In another conventional thermal development method which is an improvement of the above-mentioned development method, development is performed by the application of heat at temperatures ranging from 90.degree. C. to 130.degree. C. to a diazo copying material of the same type as mentioned above, which contains as an auxiliary coloring agent a higher fatty acid amide, which is melted by the heat application and activates the diazo compound and coupling contained in the diazo copying material. An advantage of this thermal development diazo copying material is that development can be done at lower temperatures than in the case of the first described thermal development diazo copying material. However, its disadvantage is that the thermal development diazo copying material easily deteriorates before use during storage and cannot be preserved for a long period of time.
In these conventional thermal development methods, moreover, higher development temperatures are required than the development temperatures required for a dry type diazo copying material to which ammonia gases are applied from the outside for development.
Further, in the conventional thermal development methods, in the choice of diazo compounds, priority is given to heat resistance rather than to the capability of obtaining high image density.

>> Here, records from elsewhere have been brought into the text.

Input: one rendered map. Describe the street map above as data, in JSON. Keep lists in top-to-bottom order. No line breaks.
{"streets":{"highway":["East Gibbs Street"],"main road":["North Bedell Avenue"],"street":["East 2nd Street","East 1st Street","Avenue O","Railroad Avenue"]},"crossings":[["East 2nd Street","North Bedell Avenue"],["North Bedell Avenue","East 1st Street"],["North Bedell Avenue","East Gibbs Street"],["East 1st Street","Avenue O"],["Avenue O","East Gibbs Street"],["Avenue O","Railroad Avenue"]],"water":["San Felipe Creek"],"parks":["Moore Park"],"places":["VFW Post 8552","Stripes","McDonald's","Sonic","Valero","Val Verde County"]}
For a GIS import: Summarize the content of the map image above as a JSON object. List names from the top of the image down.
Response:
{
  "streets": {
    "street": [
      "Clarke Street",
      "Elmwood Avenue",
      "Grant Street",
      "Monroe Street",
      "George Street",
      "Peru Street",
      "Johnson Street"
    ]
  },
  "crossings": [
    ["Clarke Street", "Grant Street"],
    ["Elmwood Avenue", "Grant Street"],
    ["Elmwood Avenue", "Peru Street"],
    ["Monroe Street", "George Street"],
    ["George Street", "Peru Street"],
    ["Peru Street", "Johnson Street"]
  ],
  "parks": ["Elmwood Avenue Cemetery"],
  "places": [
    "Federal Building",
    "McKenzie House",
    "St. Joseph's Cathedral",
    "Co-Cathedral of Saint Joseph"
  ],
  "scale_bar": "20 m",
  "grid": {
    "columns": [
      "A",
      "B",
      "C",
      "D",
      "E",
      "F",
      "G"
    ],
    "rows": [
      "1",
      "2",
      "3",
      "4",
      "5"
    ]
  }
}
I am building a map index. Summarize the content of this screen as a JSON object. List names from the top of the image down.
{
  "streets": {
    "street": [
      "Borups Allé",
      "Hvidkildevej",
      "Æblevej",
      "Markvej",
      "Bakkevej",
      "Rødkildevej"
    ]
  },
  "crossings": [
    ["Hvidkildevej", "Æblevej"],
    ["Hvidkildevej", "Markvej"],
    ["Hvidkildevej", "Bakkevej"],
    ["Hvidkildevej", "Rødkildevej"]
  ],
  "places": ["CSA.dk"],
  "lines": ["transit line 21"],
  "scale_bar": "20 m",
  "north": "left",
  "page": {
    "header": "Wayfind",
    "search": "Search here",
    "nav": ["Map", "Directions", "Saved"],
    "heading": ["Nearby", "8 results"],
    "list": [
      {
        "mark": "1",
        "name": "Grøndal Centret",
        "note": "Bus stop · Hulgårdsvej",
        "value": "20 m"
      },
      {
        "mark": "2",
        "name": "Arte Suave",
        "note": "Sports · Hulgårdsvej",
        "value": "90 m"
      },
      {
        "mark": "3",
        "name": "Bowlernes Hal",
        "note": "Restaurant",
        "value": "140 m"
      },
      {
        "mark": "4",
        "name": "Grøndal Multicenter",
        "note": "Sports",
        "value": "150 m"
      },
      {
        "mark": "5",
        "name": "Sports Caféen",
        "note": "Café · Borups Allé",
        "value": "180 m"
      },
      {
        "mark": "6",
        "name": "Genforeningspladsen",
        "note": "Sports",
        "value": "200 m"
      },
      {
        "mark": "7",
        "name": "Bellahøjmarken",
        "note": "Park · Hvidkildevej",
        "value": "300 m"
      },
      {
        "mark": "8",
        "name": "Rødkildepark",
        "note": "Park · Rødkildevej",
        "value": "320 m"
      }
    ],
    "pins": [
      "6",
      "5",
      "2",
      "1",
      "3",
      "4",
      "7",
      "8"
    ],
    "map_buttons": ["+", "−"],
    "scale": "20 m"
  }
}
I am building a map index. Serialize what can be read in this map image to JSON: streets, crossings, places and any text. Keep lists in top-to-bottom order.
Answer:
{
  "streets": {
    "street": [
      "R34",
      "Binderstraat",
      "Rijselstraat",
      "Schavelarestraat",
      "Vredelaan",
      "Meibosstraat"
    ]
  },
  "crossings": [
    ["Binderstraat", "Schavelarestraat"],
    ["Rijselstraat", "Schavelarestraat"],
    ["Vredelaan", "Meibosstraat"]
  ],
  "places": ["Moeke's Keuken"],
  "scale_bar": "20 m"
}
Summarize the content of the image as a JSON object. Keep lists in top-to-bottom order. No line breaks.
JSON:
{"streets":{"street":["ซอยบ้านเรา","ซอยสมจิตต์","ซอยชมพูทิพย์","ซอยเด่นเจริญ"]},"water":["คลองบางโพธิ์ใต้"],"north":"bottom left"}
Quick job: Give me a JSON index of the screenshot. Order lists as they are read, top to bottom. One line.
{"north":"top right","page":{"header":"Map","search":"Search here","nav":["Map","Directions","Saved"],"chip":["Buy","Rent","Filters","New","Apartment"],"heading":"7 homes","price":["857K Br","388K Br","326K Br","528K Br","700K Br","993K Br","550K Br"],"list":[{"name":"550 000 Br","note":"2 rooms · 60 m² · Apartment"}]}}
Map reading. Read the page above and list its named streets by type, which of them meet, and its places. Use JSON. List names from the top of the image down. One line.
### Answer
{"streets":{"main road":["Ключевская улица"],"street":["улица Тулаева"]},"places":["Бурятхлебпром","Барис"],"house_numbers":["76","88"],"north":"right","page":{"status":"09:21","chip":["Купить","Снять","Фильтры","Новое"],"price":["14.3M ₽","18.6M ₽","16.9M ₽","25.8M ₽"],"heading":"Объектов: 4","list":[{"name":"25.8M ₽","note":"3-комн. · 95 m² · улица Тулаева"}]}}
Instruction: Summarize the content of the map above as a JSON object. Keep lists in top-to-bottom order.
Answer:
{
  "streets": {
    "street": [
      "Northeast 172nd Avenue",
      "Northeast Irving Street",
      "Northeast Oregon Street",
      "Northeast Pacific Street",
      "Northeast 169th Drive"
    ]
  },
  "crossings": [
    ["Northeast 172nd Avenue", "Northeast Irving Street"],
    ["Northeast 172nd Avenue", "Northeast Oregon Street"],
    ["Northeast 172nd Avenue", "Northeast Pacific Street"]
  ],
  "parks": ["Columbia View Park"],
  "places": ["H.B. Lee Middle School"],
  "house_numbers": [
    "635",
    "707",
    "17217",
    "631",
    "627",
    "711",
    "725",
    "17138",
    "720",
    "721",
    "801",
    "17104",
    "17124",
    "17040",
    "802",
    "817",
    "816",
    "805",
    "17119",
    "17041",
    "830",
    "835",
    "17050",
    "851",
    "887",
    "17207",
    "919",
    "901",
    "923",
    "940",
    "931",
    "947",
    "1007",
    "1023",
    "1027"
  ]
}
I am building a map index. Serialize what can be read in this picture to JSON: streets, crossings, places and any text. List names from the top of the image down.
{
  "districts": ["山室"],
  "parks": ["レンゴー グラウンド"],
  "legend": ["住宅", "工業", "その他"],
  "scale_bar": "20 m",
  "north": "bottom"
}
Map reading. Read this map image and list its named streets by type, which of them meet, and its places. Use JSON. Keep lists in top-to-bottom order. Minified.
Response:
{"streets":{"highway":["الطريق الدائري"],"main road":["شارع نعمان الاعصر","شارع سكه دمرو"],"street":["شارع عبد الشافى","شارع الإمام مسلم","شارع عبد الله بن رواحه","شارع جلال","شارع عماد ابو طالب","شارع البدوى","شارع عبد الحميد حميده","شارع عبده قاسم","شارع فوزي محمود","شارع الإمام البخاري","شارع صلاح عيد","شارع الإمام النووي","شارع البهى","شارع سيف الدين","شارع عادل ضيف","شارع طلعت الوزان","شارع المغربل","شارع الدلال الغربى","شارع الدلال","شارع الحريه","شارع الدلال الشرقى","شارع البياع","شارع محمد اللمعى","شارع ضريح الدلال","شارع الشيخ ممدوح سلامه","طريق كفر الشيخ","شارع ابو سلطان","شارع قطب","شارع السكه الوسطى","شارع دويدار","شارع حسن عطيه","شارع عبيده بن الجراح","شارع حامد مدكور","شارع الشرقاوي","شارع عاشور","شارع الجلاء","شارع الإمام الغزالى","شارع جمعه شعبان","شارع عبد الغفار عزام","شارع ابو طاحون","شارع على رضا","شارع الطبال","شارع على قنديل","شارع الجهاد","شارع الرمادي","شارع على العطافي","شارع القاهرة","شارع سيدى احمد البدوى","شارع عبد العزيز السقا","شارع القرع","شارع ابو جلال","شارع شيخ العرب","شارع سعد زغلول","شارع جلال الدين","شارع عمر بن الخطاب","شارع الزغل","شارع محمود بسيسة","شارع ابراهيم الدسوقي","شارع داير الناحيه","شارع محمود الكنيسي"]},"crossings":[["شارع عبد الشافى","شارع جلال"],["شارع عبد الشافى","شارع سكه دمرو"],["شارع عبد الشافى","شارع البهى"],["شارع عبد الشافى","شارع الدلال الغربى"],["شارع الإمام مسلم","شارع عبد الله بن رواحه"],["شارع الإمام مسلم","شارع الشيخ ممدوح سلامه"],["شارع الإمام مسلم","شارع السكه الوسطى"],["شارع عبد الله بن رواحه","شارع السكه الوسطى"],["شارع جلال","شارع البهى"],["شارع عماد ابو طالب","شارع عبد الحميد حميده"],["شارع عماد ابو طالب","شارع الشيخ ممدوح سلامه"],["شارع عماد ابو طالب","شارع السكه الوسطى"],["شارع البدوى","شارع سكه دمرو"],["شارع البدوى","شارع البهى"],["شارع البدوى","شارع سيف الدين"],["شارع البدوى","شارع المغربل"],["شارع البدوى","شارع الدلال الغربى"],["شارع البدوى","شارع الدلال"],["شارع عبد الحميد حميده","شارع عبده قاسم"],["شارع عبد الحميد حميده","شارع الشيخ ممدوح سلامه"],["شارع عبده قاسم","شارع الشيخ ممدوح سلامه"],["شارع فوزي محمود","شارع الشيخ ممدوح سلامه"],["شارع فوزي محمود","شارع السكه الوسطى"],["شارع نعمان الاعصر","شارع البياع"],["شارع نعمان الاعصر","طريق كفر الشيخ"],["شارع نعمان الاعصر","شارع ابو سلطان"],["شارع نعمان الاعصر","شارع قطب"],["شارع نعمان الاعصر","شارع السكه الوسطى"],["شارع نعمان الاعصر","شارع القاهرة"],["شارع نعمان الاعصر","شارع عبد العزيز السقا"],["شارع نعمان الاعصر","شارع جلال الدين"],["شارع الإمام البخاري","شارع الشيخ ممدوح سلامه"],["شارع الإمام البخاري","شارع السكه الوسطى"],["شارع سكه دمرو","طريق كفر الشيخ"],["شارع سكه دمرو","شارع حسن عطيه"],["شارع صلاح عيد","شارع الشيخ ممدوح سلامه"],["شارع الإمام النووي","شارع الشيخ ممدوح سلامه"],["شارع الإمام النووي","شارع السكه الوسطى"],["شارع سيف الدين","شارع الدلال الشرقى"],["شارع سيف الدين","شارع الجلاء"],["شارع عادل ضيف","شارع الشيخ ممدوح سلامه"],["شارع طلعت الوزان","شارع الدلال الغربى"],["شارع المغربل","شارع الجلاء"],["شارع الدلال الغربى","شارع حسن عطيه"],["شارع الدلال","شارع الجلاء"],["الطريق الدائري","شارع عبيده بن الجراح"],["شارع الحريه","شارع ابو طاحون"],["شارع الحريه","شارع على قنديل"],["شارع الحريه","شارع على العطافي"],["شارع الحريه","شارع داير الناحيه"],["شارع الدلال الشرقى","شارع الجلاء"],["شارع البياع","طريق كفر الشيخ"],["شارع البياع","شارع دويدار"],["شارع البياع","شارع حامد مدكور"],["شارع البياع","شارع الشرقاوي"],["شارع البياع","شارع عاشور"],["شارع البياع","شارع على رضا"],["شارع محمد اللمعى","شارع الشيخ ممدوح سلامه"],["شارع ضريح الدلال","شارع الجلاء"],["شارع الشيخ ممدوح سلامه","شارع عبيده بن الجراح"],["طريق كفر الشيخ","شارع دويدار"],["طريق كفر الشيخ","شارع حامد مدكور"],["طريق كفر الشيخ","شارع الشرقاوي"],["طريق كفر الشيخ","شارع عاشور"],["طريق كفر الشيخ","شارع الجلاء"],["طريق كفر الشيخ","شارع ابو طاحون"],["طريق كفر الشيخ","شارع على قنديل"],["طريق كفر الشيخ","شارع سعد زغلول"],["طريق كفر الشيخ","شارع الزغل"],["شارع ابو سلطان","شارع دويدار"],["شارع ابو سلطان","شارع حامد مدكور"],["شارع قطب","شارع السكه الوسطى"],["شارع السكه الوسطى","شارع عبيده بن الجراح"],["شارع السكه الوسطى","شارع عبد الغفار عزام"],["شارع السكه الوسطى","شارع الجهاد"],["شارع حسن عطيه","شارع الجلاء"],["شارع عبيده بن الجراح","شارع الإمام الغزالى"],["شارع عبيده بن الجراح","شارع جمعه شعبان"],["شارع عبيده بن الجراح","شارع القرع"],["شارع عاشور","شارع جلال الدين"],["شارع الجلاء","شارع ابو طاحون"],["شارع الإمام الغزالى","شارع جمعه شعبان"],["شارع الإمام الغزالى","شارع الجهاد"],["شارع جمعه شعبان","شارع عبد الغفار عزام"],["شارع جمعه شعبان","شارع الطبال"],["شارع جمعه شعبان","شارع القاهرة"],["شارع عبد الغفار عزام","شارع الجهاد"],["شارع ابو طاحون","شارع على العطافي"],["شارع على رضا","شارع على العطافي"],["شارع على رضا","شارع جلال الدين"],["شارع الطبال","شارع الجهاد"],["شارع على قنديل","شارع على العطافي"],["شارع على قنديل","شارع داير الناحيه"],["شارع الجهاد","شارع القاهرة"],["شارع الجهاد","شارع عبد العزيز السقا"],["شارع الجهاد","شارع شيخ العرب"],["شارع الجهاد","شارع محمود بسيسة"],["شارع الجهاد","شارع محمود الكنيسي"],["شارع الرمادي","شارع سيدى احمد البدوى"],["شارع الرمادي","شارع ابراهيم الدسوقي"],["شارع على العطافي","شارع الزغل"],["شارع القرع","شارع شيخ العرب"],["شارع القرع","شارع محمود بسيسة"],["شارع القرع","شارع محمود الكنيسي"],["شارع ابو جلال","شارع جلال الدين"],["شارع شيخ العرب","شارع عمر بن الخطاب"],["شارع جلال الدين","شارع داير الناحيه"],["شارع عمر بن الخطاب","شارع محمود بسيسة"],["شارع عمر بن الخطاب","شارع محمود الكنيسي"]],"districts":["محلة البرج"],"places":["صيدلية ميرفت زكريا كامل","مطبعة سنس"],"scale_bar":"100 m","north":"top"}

Somehow the diazo compounds which are durable at high temperature cannot yield high image density.
Still further, in the conventional thermal development methods, a heat application apparatus capable of applying heat at such high temperatures to the thermal development diazo materials, with the temperatures being accurately controlled within .+-.10 degrees, is required, but such heat application apparatus is costly. The temperature range of .+-.10 degrees is not at all large in this field. A copying machine employing such a thermal development type diazo copying material is usually used at room temperature, and the difference between the development temperatures and room temperature is so great that it is difficult to control the temperatures within the range of .+-.10 degrees, in particular, when a large number of copies are made continuously or when only a few copies are made at each start-up.
As a matter of course, if the development temperatures are not controlled within the above-mentioned range, development is insufficiently done or excessively done, causing discoloration.
For the above reasons, the thermal development type diazo copying materials are not popular in the field of diazo copying materials, although the thermal development type diazo copying materials have advantages in that they can provide dry copies by use of a simple development apparatus, and in that the copying machines employing the thermal development type diazo copying materials can be reduced in size in comparison with other conventional diazo copying machines.